It is 2:20am in the morning of day 6 on this passage when I start to write these lines. Had some good rest up to now, which is partly caused by the fact that I have optimized my night watch regime. I also felt, it is time for a hot chocolate and some star spotting.
In the past, I developed the habit to take the night watches from the cockpit. Being close to the instruments, in the blink of an eye I could check them out even without moving. It was handy to lie on the cockpit bench and wait for the alarm clock to come after 20-30min depending on the traffic situation, lift up the head for the 360° visual check for other boats position lights, glance at the plotter and turn back into dosing mode after setting the alarm for another cycle. As we all know, it is easy to change your own habits and that`s what I did now for this passage.
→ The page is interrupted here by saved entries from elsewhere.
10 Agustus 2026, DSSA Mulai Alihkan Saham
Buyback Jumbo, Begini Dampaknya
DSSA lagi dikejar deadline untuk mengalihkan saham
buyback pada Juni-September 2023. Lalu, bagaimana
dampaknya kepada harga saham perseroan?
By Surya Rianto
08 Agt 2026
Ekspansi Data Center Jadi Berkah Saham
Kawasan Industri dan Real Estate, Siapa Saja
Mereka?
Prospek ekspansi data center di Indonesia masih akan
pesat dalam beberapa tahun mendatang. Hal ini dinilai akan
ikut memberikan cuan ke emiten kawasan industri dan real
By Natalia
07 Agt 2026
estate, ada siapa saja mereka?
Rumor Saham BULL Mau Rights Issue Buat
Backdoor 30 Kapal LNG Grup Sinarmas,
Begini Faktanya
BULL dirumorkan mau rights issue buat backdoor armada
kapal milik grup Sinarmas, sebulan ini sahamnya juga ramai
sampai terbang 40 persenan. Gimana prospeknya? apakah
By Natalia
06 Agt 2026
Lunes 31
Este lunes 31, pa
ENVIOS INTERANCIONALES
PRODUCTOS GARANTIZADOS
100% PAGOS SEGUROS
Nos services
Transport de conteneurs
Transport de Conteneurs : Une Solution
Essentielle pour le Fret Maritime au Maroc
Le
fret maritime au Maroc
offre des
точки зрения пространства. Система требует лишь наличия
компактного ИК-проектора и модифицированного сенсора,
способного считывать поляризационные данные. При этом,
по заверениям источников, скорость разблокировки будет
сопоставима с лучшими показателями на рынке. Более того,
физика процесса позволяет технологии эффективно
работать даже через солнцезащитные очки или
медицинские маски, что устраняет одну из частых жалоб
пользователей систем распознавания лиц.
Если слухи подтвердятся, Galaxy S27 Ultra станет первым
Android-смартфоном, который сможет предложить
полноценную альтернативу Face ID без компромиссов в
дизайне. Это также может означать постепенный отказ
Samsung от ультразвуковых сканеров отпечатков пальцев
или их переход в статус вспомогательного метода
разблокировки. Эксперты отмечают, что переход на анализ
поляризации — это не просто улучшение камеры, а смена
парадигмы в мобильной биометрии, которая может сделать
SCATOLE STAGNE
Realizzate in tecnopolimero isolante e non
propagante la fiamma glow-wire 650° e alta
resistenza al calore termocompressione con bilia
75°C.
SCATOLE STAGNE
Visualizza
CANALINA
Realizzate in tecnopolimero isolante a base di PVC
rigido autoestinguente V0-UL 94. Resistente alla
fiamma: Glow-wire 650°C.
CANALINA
I am lying down on the saloon berth, having three devices next to me. The first device is my alarm clock. I bought the loudest one I could get on the market with timer and counter function. It is a brand from the US and some consumer opinions convinced me to get this device, which I am happy with. Second is the Jabra Bluetooth loudspeaker, which is linked to the Raymarine plotter enhancing the plotter alarms, which by default settings from Raymarine are really low in volume. I am not sure why. The third and final device is the iPad, which got the Ray Control App installed. This App mirrors the Raymarine Chart Plotter and all its parameter in a one-to-one set-up onto the iPad screen. I am able to change views and settings or simply check AIS, Radar, position, wind, course, etc. without getting out of my cosy berth. The Ray Control App does not play the alarms from the plotter itself, unfortunately!
What do I gain? The resting periods provide more relaxation as I am out of the wind, in a more comfortable berth with less distraction around me. What do I loose? The visual check for other boat`s position lights around me. To compensate for that, I get every alternate cycle out of the bunk, up into the cockpit to stick my eyes into the black night and sparkling stars to check for any white, red or green position lights around me.
Overall I get better rest with a little compromise on the risk profile, which I have accepted for the lady and myself.
Obviously this concept cannot be applied in the English Channel, for example.
I will take a few more cycles now before the sun sticks out.